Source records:
-=-=-
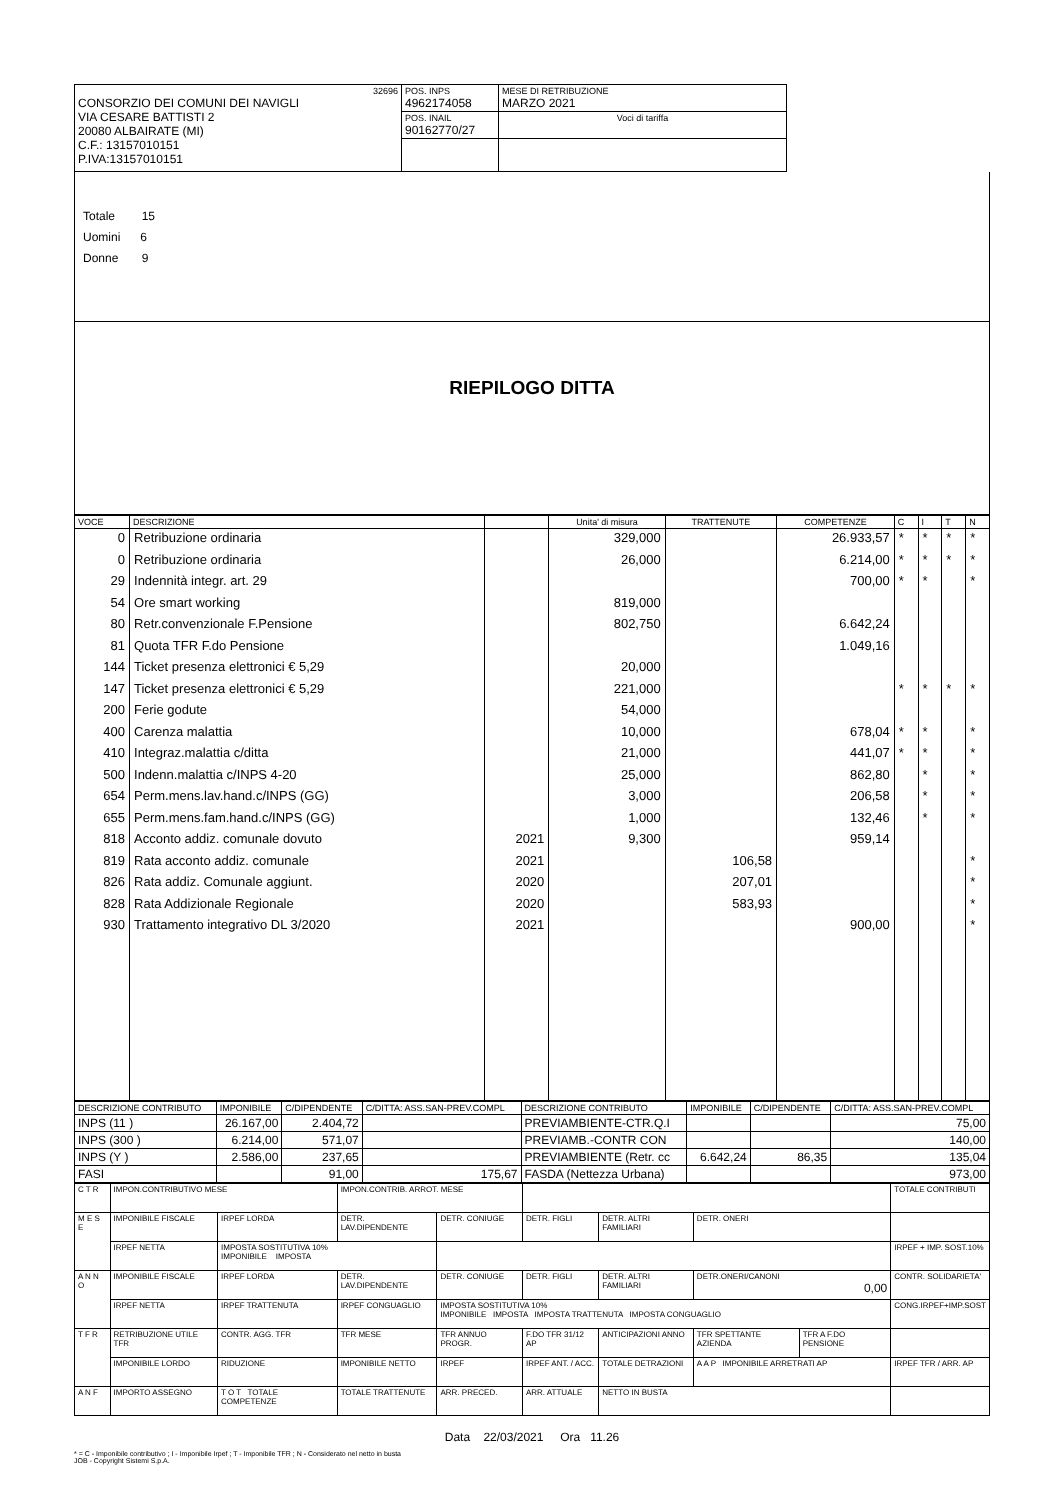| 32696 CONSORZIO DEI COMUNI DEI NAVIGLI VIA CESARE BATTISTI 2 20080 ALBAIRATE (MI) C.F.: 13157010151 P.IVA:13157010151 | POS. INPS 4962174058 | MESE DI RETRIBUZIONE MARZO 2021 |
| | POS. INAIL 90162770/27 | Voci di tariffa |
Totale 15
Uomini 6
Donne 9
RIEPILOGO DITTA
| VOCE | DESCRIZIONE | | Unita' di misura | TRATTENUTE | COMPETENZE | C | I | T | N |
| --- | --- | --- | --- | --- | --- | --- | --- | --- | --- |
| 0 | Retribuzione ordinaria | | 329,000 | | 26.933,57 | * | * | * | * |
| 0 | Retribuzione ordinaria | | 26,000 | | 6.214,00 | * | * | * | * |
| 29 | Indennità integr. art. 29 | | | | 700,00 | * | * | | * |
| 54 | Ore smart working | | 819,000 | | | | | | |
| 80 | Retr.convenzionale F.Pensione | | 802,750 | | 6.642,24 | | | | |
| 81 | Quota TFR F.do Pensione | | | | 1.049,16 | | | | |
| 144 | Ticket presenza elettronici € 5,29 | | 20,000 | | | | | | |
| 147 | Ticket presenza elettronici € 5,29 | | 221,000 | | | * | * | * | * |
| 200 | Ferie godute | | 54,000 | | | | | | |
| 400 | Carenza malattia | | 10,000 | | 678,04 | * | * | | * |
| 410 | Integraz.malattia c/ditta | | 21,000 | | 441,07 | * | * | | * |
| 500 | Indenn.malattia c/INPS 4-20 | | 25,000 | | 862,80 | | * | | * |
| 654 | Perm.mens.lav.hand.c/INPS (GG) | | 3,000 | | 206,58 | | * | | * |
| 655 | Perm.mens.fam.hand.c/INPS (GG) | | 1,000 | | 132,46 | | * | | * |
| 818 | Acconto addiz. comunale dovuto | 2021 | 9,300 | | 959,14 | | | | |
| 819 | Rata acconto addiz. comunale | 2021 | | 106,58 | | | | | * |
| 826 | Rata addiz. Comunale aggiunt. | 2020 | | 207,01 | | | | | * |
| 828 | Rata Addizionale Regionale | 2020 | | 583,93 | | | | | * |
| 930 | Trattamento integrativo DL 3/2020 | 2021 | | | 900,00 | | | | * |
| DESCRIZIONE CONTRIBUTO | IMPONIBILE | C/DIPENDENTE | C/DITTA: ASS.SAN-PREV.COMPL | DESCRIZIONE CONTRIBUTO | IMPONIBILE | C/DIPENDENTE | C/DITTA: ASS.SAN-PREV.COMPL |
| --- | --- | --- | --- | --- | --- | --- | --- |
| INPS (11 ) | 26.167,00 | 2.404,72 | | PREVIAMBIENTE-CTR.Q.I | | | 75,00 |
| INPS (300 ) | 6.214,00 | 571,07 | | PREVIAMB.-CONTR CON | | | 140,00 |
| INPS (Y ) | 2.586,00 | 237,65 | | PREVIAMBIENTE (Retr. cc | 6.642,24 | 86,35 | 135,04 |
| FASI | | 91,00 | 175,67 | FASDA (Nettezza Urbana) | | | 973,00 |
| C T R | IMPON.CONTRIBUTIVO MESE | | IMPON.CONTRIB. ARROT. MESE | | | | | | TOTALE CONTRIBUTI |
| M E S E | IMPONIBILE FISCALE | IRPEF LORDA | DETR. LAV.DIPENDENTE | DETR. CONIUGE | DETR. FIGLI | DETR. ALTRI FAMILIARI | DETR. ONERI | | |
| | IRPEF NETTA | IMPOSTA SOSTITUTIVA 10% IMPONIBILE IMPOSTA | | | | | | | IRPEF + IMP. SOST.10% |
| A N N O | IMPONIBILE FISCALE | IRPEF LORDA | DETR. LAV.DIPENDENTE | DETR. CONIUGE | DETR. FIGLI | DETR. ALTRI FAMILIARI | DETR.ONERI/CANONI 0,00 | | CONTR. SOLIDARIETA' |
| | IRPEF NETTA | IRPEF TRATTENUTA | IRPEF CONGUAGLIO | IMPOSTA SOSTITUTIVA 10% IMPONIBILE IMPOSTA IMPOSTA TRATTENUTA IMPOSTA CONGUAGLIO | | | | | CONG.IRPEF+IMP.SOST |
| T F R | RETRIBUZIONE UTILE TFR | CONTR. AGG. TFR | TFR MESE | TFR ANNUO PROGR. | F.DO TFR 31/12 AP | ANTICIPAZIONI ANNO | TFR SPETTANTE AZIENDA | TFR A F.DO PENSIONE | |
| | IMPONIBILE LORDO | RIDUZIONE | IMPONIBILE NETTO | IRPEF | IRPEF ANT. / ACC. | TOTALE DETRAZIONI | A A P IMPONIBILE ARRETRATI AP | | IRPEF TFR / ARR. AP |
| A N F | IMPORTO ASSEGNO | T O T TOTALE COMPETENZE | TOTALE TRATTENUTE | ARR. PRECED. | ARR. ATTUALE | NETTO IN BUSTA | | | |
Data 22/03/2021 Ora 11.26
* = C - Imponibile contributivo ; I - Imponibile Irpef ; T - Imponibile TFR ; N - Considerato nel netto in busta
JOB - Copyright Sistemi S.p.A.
-=-=-
Copy the lines of the entries above that mention "ordinaria".

EXERCISE RESULT:
| 0 | Retribuzione ordinaria | | 329,000 | | 26.933,57 | * | * | * | * |
| 0 | Retribuzione ordinaria | | 26,000 | | 6.214,00 | * | * | * | * |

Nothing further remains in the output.